# VAT on services in Ireland



## Cannondale (2 Feb 2021)

I have new assignment to provide engineering services in Ireland via an UK agent. I am VAT registerd in Ireland. The contract would be with the UK agent, however, the services would be supplied to an end user in Ireland.
My accountant has suggested that this is B2B, I could invoice the company/agent in the UK ex VAT. Is this correct?
I would have thought since the services are being supplied in Ireland (place of supply is Ireland), I should still charge Irish VAT?
I would like a second opinion.


----------



## Ciru75 (2 Feb 2021)

The general rule for place of supply in business to business supplies is where the customer is registered.
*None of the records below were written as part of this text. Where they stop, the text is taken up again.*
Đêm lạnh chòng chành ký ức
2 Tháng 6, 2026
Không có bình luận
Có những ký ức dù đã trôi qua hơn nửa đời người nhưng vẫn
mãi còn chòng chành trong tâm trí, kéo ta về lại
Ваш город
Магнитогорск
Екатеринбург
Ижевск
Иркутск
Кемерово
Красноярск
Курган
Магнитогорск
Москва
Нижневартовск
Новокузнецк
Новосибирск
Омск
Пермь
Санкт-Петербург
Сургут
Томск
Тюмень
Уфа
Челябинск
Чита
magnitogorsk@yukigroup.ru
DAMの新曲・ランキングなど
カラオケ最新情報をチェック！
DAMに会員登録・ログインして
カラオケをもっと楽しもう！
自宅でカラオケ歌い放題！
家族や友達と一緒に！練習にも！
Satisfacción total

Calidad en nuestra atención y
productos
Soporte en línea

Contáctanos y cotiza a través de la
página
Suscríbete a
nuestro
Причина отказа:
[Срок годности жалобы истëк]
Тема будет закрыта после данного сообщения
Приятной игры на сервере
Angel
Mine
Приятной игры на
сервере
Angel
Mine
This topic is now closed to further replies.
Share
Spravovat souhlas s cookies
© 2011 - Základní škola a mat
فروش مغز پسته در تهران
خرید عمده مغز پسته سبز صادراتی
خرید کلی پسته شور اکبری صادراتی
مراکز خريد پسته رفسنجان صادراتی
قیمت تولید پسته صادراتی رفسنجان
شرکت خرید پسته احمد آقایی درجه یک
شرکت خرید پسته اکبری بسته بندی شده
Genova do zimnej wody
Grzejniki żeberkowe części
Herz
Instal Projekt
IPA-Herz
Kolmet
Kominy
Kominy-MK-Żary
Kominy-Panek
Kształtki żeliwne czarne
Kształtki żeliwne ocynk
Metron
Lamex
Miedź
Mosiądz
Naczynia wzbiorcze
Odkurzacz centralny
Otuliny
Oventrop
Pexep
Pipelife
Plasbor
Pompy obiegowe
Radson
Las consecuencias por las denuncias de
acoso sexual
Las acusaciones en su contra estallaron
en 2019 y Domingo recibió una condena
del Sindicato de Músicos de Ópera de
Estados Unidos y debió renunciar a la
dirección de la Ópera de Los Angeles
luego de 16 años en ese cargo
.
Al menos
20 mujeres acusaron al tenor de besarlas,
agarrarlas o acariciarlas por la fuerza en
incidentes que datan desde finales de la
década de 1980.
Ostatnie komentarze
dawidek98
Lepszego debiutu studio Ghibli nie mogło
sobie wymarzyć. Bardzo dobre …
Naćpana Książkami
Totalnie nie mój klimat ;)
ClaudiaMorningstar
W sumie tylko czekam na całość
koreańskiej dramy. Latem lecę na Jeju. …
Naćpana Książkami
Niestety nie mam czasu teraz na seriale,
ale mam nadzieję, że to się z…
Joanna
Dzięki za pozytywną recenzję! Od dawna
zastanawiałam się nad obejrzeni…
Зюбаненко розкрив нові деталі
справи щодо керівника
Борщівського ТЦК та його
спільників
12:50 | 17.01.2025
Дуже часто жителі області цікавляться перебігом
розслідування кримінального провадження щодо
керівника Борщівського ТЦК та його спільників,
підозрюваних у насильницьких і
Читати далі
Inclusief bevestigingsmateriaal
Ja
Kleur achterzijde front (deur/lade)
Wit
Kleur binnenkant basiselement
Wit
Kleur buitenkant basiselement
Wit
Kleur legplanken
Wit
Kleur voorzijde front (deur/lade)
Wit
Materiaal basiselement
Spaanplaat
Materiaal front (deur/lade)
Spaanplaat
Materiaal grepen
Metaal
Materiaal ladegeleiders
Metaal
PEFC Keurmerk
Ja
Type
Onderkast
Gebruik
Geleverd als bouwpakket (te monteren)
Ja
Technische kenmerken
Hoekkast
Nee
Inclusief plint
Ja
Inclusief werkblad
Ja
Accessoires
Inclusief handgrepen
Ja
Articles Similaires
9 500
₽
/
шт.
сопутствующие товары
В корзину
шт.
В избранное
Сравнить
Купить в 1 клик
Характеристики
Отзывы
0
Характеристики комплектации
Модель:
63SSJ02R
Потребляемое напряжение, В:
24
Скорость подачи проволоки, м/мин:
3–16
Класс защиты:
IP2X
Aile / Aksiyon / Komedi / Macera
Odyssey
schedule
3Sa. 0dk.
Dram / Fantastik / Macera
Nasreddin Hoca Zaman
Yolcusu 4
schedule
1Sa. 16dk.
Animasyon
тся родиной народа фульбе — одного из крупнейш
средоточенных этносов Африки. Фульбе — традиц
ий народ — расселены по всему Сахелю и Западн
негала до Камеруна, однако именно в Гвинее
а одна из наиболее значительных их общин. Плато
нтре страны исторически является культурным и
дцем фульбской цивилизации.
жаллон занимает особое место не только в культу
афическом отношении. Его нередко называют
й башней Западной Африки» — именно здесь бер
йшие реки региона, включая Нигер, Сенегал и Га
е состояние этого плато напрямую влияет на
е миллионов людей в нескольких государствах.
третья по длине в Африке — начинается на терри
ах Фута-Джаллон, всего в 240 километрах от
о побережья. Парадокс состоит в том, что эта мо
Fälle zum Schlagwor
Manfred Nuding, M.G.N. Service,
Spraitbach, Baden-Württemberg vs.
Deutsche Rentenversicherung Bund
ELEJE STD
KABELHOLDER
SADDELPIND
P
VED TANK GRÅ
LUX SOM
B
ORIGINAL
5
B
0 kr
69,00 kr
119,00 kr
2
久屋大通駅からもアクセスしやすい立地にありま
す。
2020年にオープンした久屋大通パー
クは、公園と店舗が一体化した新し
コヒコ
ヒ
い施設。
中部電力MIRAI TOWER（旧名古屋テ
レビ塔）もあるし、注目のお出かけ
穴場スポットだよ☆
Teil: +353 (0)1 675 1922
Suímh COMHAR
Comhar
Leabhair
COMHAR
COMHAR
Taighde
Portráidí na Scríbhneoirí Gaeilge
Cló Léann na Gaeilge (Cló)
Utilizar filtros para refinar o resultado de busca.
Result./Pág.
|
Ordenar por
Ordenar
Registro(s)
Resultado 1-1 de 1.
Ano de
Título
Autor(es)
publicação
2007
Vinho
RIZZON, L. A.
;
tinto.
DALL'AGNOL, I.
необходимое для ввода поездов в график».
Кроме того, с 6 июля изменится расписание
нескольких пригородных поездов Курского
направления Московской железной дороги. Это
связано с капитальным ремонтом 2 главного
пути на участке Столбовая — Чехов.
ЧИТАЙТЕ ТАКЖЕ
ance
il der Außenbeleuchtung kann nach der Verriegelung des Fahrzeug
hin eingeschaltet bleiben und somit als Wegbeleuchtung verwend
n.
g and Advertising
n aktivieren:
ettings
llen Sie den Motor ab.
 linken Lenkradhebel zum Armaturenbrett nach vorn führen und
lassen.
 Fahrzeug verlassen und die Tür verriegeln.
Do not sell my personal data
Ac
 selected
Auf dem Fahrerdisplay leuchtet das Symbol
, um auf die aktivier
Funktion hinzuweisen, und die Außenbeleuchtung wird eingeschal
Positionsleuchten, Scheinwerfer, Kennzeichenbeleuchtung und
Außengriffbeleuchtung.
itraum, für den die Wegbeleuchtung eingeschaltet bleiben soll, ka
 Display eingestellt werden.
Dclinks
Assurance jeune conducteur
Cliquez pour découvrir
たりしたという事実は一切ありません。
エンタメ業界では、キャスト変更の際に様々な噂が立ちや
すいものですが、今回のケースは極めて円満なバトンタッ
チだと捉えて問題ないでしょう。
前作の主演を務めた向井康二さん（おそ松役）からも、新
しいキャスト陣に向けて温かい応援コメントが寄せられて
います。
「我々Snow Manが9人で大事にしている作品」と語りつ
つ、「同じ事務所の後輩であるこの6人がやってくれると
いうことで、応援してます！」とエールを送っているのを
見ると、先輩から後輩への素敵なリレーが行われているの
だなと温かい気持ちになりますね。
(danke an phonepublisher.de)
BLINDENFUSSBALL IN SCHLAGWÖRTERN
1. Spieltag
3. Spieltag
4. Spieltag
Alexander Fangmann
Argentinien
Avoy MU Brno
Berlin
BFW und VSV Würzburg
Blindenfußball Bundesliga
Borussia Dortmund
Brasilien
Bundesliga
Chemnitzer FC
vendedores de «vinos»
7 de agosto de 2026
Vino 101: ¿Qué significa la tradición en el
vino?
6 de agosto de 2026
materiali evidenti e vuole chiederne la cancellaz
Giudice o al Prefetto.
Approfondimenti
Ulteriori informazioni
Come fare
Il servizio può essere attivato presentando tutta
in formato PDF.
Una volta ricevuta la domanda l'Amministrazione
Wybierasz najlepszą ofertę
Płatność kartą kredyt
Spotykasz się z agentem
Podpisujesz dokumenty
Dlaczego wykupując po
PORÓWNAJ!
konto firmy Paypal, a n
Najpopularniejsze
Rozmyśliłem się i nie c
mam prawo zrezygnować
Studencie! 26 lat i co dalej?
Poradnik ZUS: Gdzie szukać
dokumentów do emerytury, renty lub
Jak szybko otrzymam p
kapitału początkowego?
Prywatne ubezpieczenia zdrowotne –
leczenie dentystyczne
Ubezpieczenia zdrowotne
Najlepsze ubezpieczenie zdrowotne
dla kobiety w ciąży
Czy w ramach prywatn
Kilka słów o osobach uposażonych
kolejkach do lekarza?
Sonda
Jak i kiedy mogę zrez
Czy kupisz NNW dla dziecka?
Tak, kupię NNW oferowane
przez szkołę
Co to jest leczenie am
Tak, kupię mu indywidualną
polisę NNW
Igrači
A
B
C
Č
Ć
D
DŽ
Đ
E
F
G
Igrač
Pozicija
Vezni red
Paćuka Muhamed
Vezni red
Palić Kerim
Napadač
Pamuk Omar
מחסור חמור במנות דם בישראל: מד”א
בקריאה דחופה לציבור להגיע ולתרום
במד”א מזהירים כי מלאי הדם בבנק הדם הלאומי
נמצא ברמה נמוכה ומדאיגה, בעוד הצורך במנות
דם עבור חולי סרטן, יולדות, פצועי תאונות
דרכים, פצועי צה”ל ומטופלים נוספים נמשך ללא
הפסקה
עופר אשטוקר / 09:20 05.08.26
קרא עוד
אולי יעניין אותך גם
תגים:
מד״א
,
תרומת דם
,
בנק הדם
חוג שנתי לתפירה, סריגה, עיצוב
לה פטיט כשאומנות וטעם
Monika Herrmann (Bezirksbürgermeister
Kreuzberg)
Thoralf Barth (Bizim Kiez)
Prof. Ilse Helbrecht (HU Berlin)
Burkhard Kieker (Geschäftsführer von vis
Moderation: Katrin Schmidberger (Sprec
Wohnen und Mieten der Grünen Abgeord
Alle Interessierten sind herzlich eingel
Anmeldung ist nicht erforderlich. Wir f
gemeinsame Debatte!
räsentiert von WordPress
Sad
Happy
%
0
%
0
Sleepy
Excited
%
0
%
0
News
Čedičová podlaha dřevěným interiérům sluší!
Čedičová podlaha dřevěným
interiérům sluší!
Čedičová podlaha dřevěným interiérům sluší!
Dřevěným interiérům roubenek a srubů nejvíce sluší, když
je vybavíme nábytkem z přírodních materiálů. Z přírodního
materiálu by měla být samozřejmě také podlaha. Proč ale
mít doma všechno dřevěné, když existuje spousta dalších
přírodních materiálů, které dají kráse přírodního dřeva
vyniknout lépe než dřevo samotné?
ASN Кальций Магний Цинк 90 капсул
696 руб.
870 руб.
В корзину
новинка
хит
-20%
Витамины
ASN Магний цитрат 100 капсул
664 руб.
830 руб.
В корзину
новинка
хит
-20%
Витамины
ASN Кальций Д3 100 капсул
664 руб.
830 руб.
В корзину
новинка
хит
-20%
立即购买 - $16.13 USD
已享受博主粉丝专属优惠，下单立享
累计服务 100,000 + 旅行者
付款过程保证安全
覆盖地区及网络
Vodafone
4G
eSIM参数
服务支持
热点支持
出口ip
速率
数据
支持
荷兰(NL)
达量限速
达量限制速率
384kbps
There are exceptions to this though, including supplies relating to property where the place of supply is where the activity is carried out.


----------



## dublin67 (4 Feb 2021)

This Revenue guide will let you know about what type of services are deemed to be supplied in Ireland.  The key thing with Vat is don't get it wrong as the numbers are large being based on turnover and not profit. https://www.revenue.ie/en/vat/vat-o...-connected-with-immovable-property/index.aspx


----------



## cd76_np (4 Feb 2021)

Charge VAT, why take the risk ??


----------



## Leo (5 Feb 2021)

cd76_np said:


> Charge VAT, why take the risk ??



Charging VAT for the craic isn't a good business model!


----------



## cd76_np (6 Feb 2021)

who said anything about the craic?  Run the risk not charging it if you wish.   Hardly a good business mode taking unnecessary risks.


----------



## Leo (24 Feb 2021)

cd76_np said:


> who said anything about the craic?  Run the risk not charging it if you wish.   Hardly a good business mode taking unnecessary risks.



Your advice was to charge VAT regardless of whether it was due or not. That is very poor advice.


----------